While the nonprofit will solicit local donors, he says, it plans to seek contributions from throughout the United States and abroad.

Discovery Place’s ambitious plans are based on an effort it launched a year ago to take stock of itself.

Founded in 1947 as the Children’s Nature Museum, the nonprofit opened Discovery Place in 1981 as a science and technology museum.

But it discovered through its self-assessment that people had come to think of it a museum only for children, and that children tended to lose interest in the museum when then became teenagers.

“Science and technology should be fascinating to people of all ages,” says Mackay.

And instead of thinking of itself as an uptown museum, he says, the organization intends to spawn local facilities throughout the region, focusing both on science, technology and the environment, and on younger children.

That strategy would make the museum’s “product” more accessible to its customers, he says, and also create a “feeder” system that would prepare youngsters through visiting the children’s facilities to move to the science, tech and environment facilities as they get older.

“We won’t abandon children,” Mackay says. “We just want to make sure all our exhibits and our programs will appeal to all people.”

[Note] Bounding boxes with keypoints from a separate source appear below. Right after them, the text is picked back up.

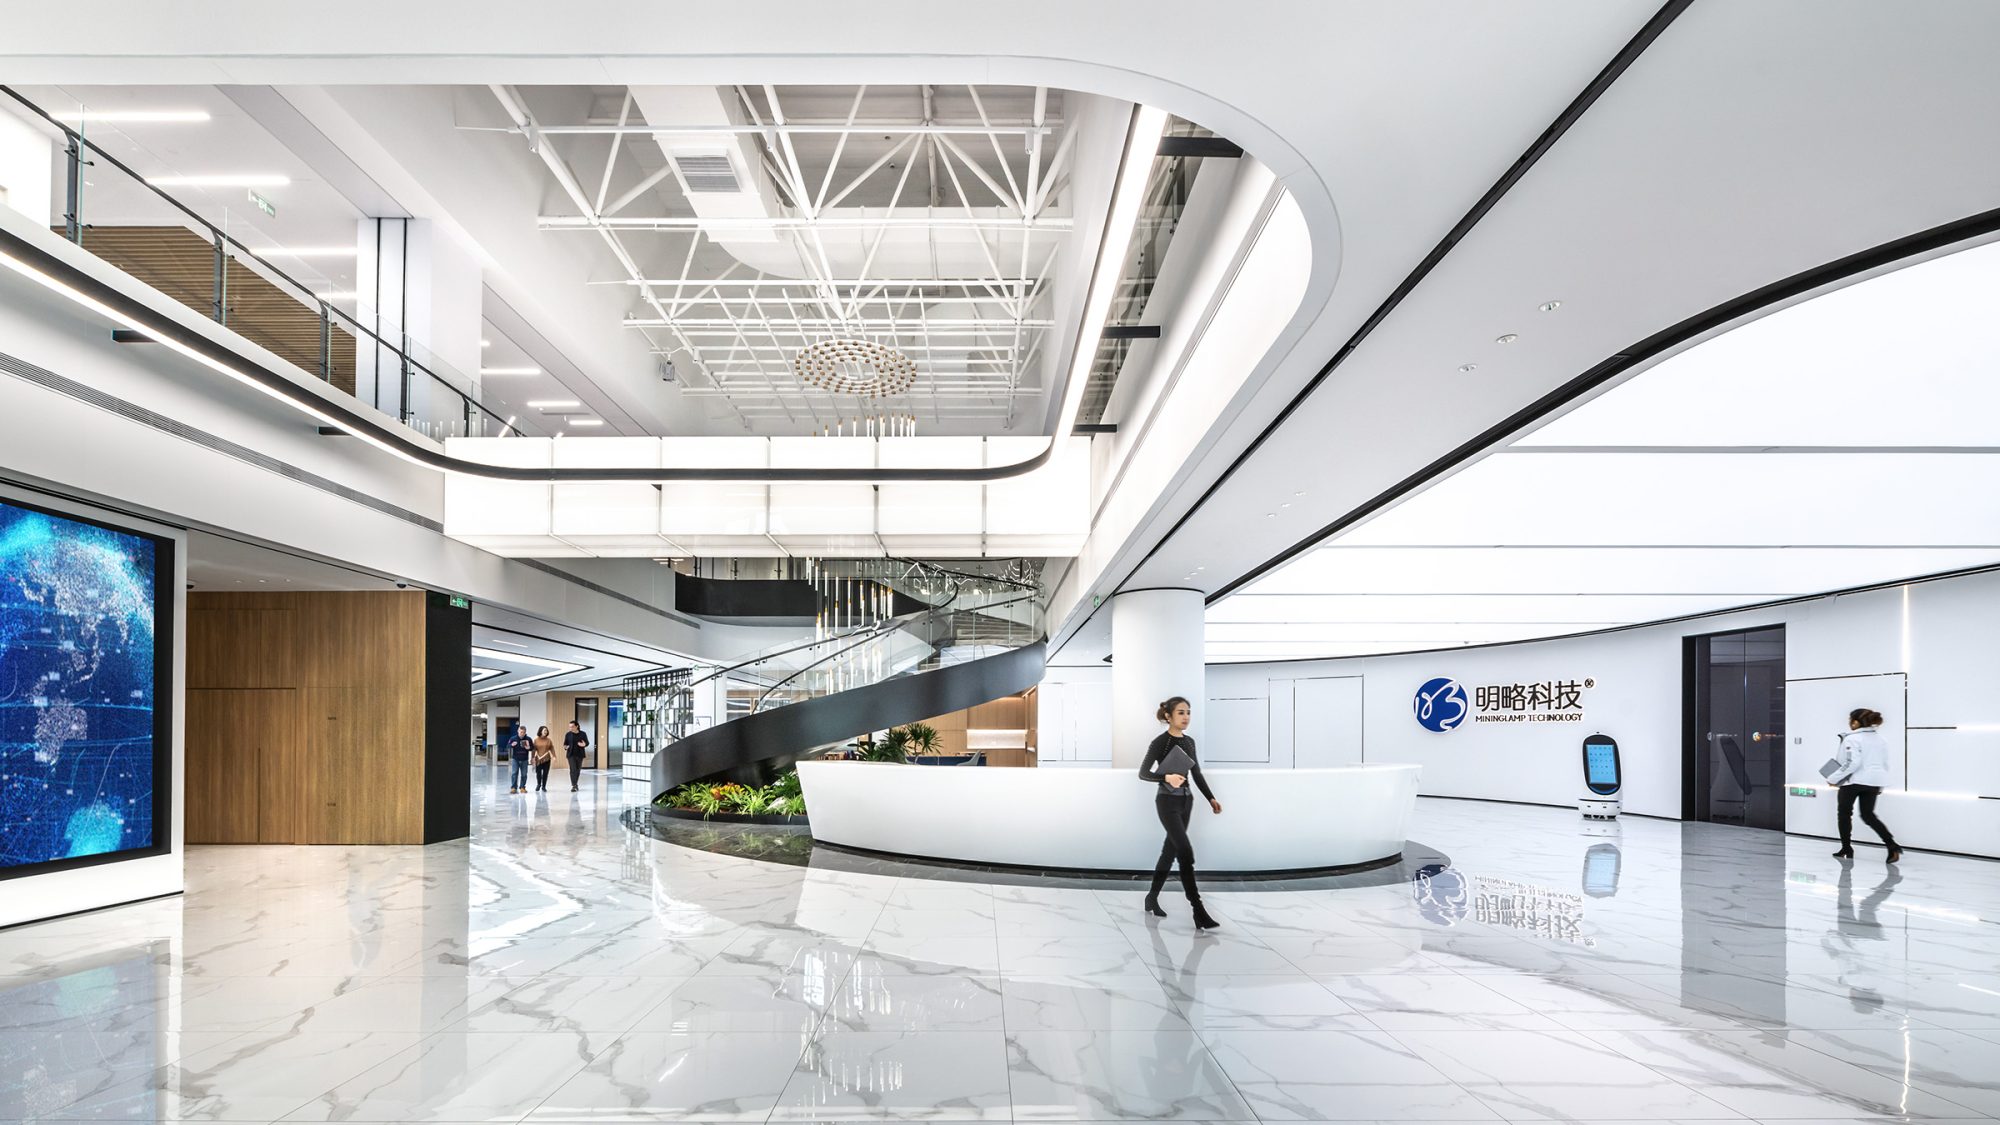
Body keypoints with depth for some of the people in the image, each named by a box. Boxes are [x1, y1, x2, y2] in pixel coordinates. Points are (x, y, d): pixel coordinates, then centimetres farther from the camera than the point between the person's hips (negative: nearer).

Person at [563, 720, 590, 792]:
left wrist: (584, 745, -19)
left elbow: (587, 743, 3)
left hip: (579, 754, 1)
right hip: (571, 754, -1)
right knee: (573, 769, -12)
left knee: (578, 770, 11)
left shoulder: (583, 734, -1)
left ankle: (575, 784, 29)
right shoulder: (568, 735, 0)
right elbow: (565, 743, 7)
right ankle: (573, 786, -13)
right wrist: (565, 747, -16)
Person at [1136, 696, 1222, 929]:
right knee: (1186, 853, -14)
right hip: (1168, 803, -7)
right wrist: (1166, 777, -28)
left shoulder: (1189, 742, 9)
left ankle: (1152, 898, 27)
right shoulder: (1160, 742, -11)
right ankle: (1199, 912, -16)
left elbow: (1197, 774, 16)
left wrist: (1211, 798, 9)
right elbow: (1143, 773, -13)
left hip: (1186, 801, 7)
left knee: (1170, 850, 13)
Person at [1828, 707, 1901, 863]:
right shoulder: (1881, 739, 11)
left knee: (1845, 814, 12)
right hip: (1874, 780, 7)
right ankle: (1892, 846, -7)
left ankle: (1846, 849, 16)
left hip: (1854, 780, -6)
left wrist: (1834, 779, -14)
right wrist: (1881, 786, 21)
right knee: (1868, 815, 11)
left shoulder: (1852, 739, -13)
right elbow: (1886, 764, 14)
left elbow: (1852, 764, -21)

The portion of the regional cultural-facilities fund drive earmarked for Discovery Place includes $34 million to renovate the uptown museum, and another $10 million to be split between an endowment fund and an “enterprise” account for research, development and design of exhibits.

The museum would launch new exhibits every year, rent to other museums the exhibits being replaced, and put rental fees back into the endowment fund for development of new exhibits.

“We’re a science museum, and we’re also a cultural institution with a strong, strong educational mission,” he says. “We are reorganizing, reinventing the whole nature of our organization to be bigger, broader, a bigger scaffolding and framework.”